#### [TEXTO]

San Salvador en ruinas
Antes del temblor hubo un ruido subterráneo. Fue un ruido seco, cavernoso, que hizo crujir las paredes de adobe y los techos de teja. Como si una gran serpiente se acomodara en su guarida justo debajo de la ciudad. San Salvador amanecía intranquila la madrugada del 14 de abril de 1854.
Según las crónicas de aquel día, que recogieron las impresiones de los habitantes de la capital, –y que recopiló el historiador Jorge Lardé y Larín– el retumbo en el subsuelo ocurrió a las 5:30 a.m. y fue descrito como «un trueno oído a gran distancia». Era Viernes Santo y ese sismo solo fue el principio de una mañana angustiosa.
Hubo una serie de temblores que se sucedieron hasta las diez de la mañana. Uno después del otro con intervalos de entre cinco a veinte minutos. No era la Semana Santa que nadie esperaba, pero la gente trató de guardar la calma, seguir con la solemnidad de la fiesta y no pensar que era una especie de castigo divino. El viernes terminó con el Santo Entierro y, gradualmente, todo fue volviendo a la normalidad durante el sábado. Para el Domingo de Resurrección, el valle pintó una atmósfera despejada y la monotonía propia de aquel largo sueño tropical volvió al apacible poblado de 25,000 personas.
Cayó la noche bajo el calor característico de la época. Ya en la cama –a las 9:30 p.m.– un fuerte temblor despertó a los capitalinos. Los perros ladraban más de lo habitual ante la inquietud de sus amos y sus sentidos más perceptivos. Esta vez no hubo ruidos que antecedieran a la energía que sacudió la tierra. Muchas familias salieron despavoridas de sus casas entre la penumbra. Y los vecinos se fueron reuniendo poco a poco en las calles de la ciudad. Algunos decidieron acampar en las plazas públicas temiendo que, si volvían a sus camas, podían quedar soterrados ante un nuevo sismo. Otros prefirieron hacer vigilia en sus espaciosos patios interiores.

#### [DATOS]
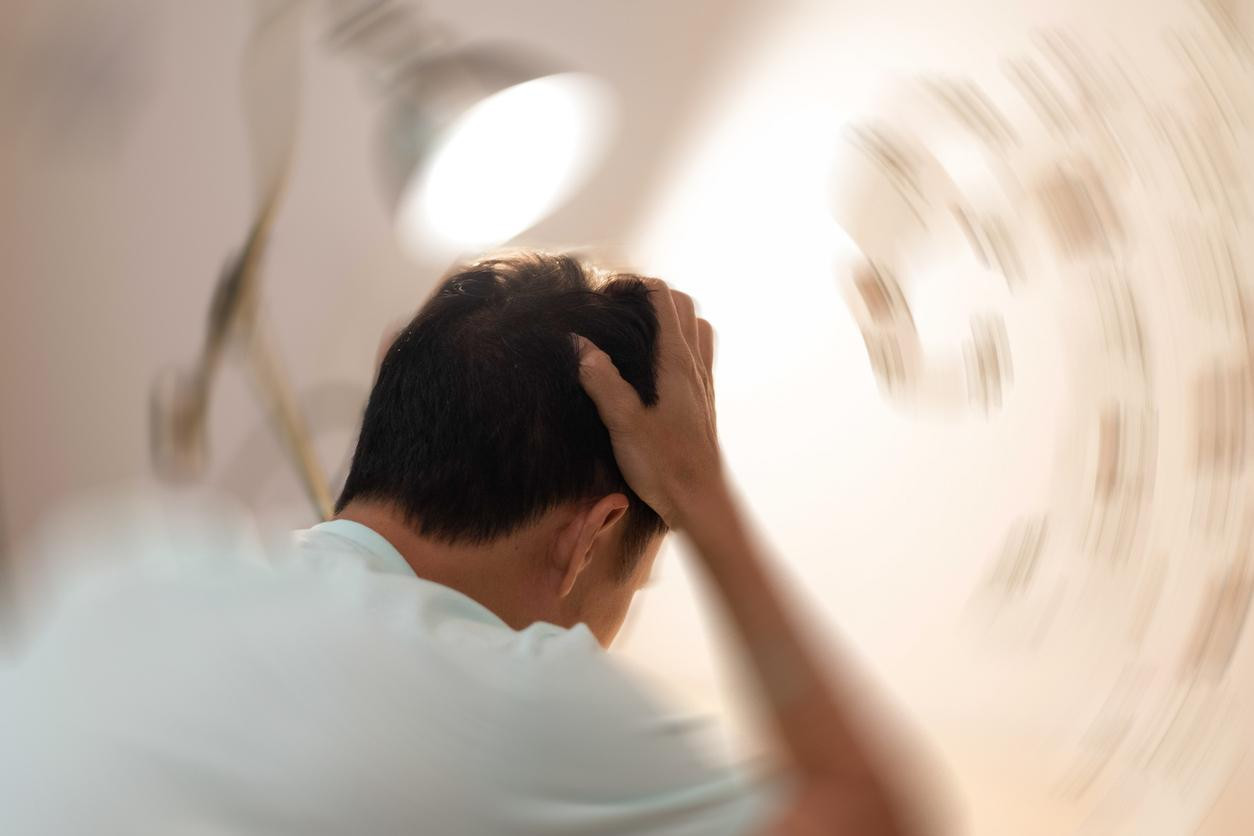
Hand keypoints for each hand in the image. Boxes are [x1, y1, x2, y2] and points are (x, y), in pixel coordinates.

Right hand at [574, 279, 722, 529]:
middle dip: (652, 296)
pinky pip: (698, 356)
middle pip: (684, 307)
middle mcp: (695, 366)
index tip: (605, 294)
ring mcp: (703, 383)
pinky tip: (654, 368)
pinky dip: (678, 344)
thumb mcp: (623, 422)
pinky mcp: (702, 402)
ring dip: (671, 319)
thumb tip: (578, 343)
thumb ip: (601, 379)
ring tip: (637, 330)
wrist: (700, 502)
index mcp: (677, 362)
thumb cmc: (665, 464)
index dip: (635, 286)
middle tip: (618, 307)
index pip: (664, 299)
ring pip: (696, 330)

#### [EJERCICIOS A REALIZAR]
A. Pasa al inglés esta oración del texto sobre el terremoto de San Salvador: «Cayó la noche bajo el calor característico de la época.»
B. Resume con menos palabras el párrafo del texto sobre el terremoto de San Salvador que empieza «Hubo una serie de temblores», sin perder sus datos principales.
C. Completa el relato sobre el terremoto de San Salvador con el fragmento que seguiría a su última oración.
No hace falta consultar los registros para resolver nada.

#### [RESPUESTAS POR EJERCICIO]
A. Night fell amid the heat typical of that time of year.

B. Los temblores se repitieron hasta las diez de la mañana, con intervalos de cinco a veinte minutos. La gente procuró mantener la calma y seguir con la solemnidad de la Semana Santa sin pensar en un castigo divino. Tras el Santo Entierro del viernes, la normalidad volvió poco a poco el sábado. El Domingo de Resurrección, con el valle despejado, el poblado de 25,000 personas recuperó su calma habitual.

C.
Años después de aquella noche, el periodista y arqueólogo estadounidense Ephraim Squier escribió que esos patios llenos
de árboles y flores eran de fácil acceso y puntos seguros ante un terremoto. «El pueblo le debe su supervivencia a estos patios», escribió en su libro Notas de Centroamérica, en particular los Estados
de El Salvador y Honduras de 1855. La noche del Domingo de Resurrección, muchos buscaron esos refugios. Ahí trataron de descansar, conciliar un poco el sueño. Pero a 55 minutos de la medianoche, un furioso terremoto azotó el valle y desmanteló la ciudad. Diez segundos bastaron para que todo–todo– se viniera a pique. El sismo fue rápido y brutal.
«El ruido de los templos, torres, casas que caían era espantoso. Una nube de polvo ahogaba a los afligidos habitantes, sin encontrarse una gota
de agua ni para desalterarse ni para acudir a la multitud de personas medio asfixiadas o acometidas de violentos ataques, que por donde quiera reclamaban auxilio, porque las cañerías y las fuentes públicas quedaron rotas o secas en el acto, son muy contadas las casas particulares que han quedado en pie, aunque de todo punto inhabitables», se narró en una crónica redactada para el Boletín Extraordinario de Gobierno. San Salvador estaba, nuevamente, por los suelos.
La necesidad de mover la capital
La impotencia se apoderó de los pobladores mientras retiraban escombros y buscaban sobrevivientes. Muchos se habían encomendado a Dios y a los santos durante la misa o las procesiones de esa semana, pero en el calor espeso de la noche fúnebre, los pobladores se aglomeraron en las plazas para orar y
de rodillas gritaron piedad, «expresando la desesperación por la pérdida de hijos y deudos sepultados bajo los escombros», según la misma crónica del Boletín. Un drama que quedó registrado para siempre en un dibujo del viajero franco-polaco Arnold Boscowitz, donde hombres y mujeres imploran al cielo con crucifijos en sus manos, mientras se encuentran tirados en las calles.
Se cayó la torre del reloj de la Catedral (ahora iglesia
El Rosario), la iglesia Santo Domingo y el colegio La Asunción. El recuento de daños también incluyó el nuevo edificio de la universidad y la mitad del templo de La Merced se vino abajo.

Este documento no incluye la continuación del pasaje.